#### Input for this task
%%

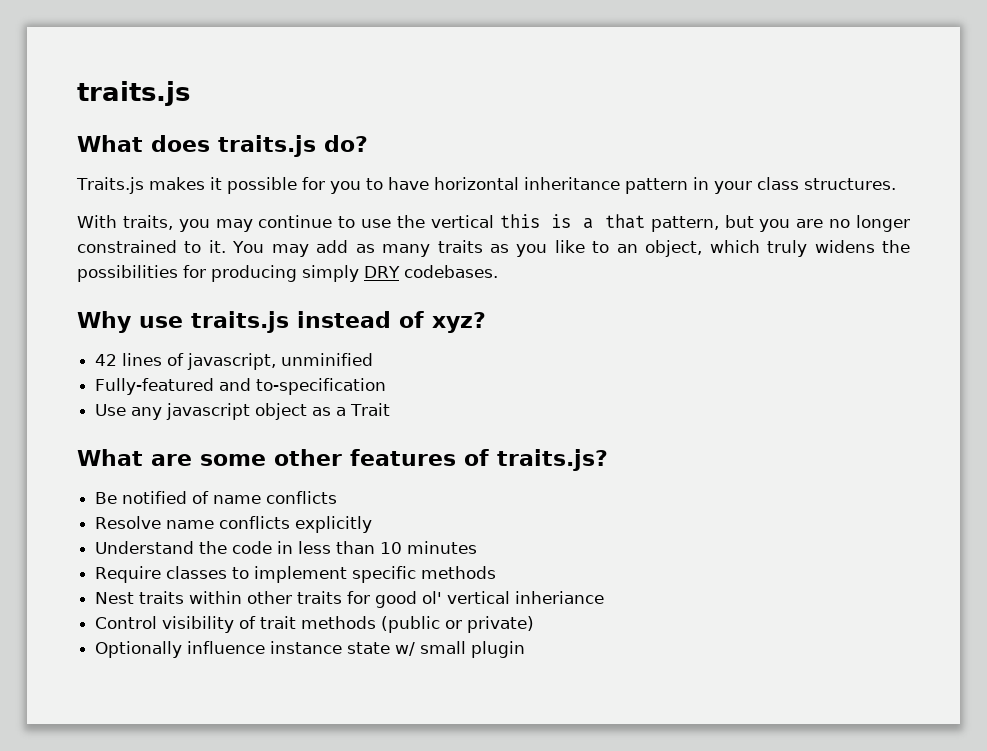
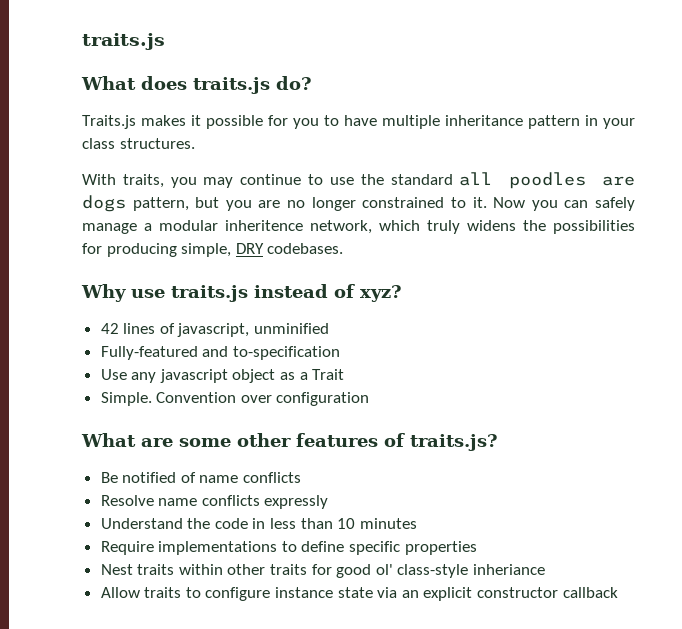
[433,177,519,190] horizontal -> [382,115,440,129] multiple
[430,214,645,229] vertical this is a that -> [390,172,635,189] [82,195,126,212] standard all poodles are dogs
[232,240,703,257] You may add as many traits as you like to an object, -> [493,197,635,211] [82,220,372,234] Now you can safely manage a modular inheritence network,
[302,265,359,282] simply -> [181,243,232,257] simple,
(391, 409) none -> [100,392,370,406] // Simple. Convention over configuration
[295,516,373,533] explicitly -> [264,495,329,509] expressly
[166,566,497,583] classes to implement specific methods -> [158,541,477,555] implementations to define specific properties
[447,591,511,604] vertical -> [397,564,469,578] class-style
[95,616,535,633] [95,641,526,658] Control visibility of trait methods (public or private) // Optionally influence instance state w/ small plugin -> [100,587,618,601] Allow traits to configure instance state via an explicit constructor callback

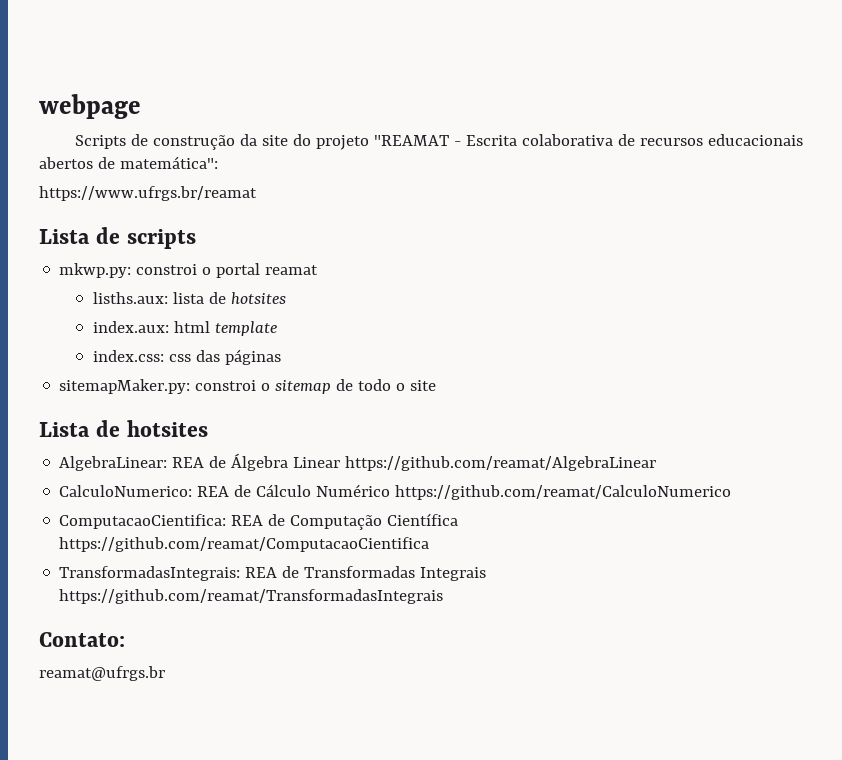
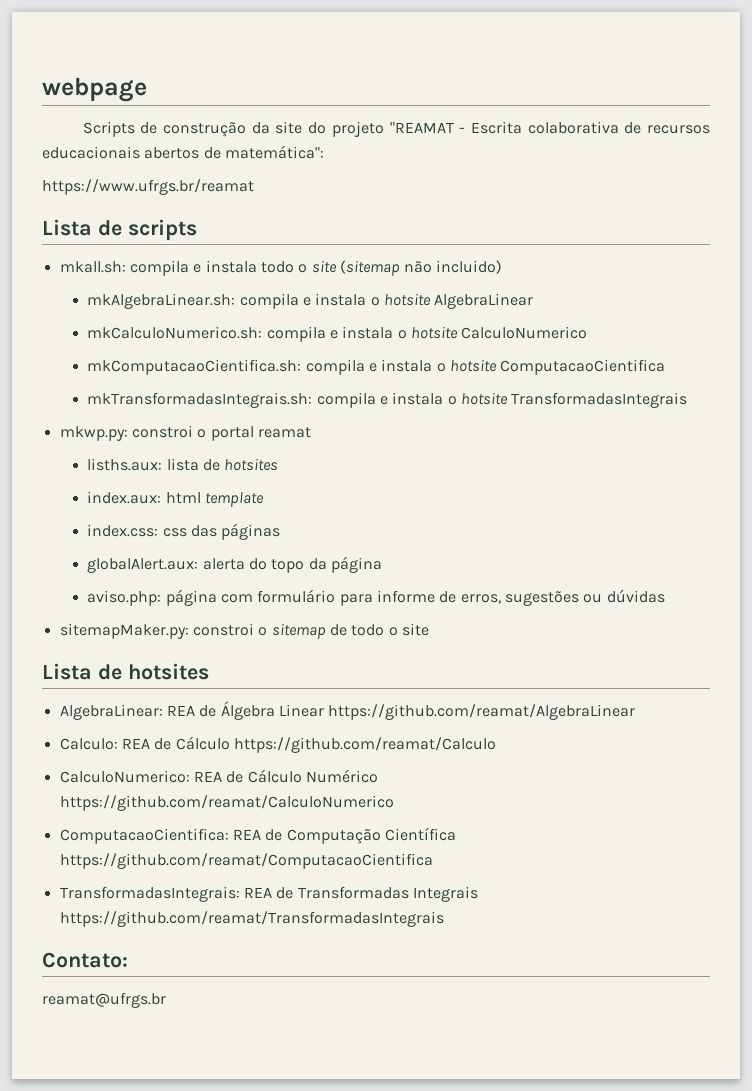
(196, 239) none -> [59,260,503,276] [87,293,534,309] [87,326,588,342] [87,359,666,375] [87,392,688,408] // mkall.sh: compila e instala todo o site (sitemap não incluido) // mkAlgebraLinear.sh: compila e instala o hotsite AlgebraLinear // mkCalculoNumerico.sh: compila e instala o hotsite CalculoNumerico // mkComputacaoCientifica.sh: compila e instala o hotsite ComputacaoCientifica // mkTransformadasIntegrais.sh: compila e instala o hotsite TransformadasIntegrais
(282, 357) none -> [87,556,382,573] [87,589,665,606] // globalAlert.aux: alerta do topo da página // aviso.php: página com formulário para informe de erros, sugestões ou dúvidas
(657, 463) none -> [59,736,496,753] // Calculo: REA de Cálculo https://github.com/reamat/Calculo

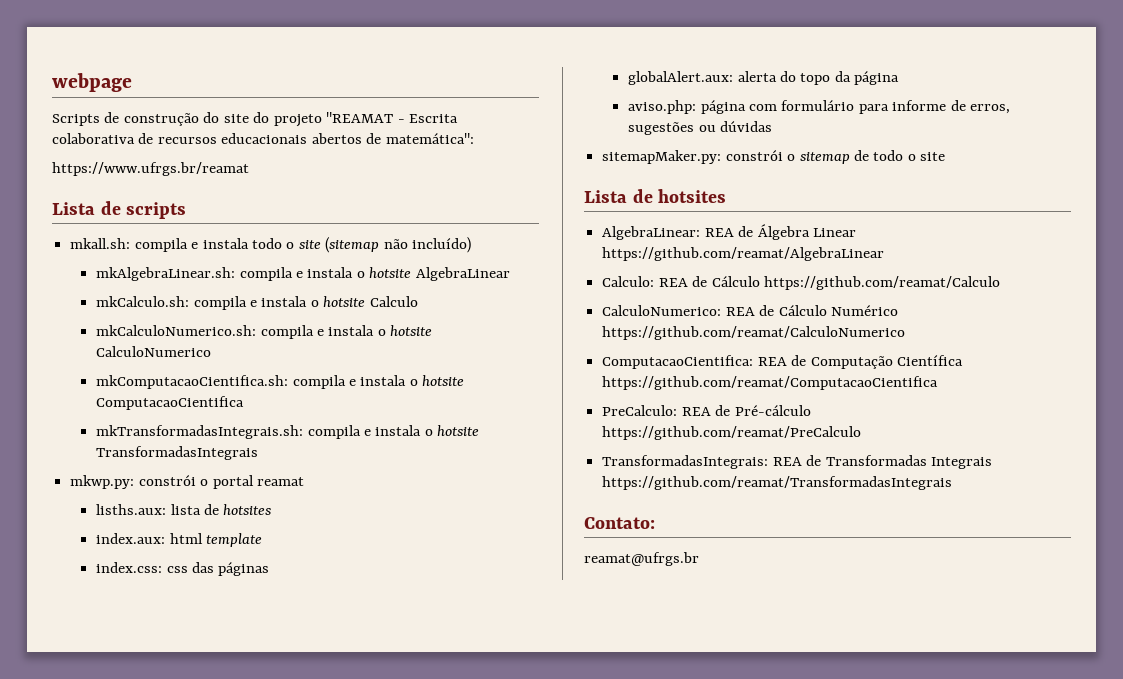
[251,122,270,134] da -> [203,112,220,123] do
[436,260,503,274] incluido) -> [412,237,472,253] incluído)
(534, 301) none -> [96,296,418,310] // mkCalculo.sh: compila e instala o hotsite Calculo
[131,425,193,438] constroi -> [138,475,196,486] constrói
[192,623,254,636] constroi -> [725,150,783,161] constrói
(433, 861) none -> [602,405,811,416] [602,426,862,440] // PreCalculo: REA de Pré-cálculo https://github.com/reamat/PreCalculo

%%

#### Task description
The copy must begin at the line containing "(282, 357) none" and end at the last line of the data above, with every line retyped exactly and no pictures included.

#### Task response
(282, 357) none -> [87,556,382,573] [87,589,665,606] // globalAlert.aux: alerta do topo da página // aviso.php: página com formulário para informe de erros, sugestões ou dúvidas
(657, 463) none -> [59,736,496,753] // Calculo: REA de Cálculo https://github.com/reamat/Calculo

[251,122,270,134] da -> [203,112,220,123] do
[436,260,503,274] incluido) -> [412,237,472,253] incluído)
(534, 301) none -> [96,296,418,310] // mkCalculo.sh: compila e instala o hotsite Calculo
[131,425,193,438] constroi -> [138,475,196,486] constrói
[192,623,254,636] constroi -> [725,150,783,161] constrói
(433, 861) none -> [602,405,811,416] [602,426,862,440] // PreCalculo: REA de Pré-cálculo https://github.com/reamat/PreCalculo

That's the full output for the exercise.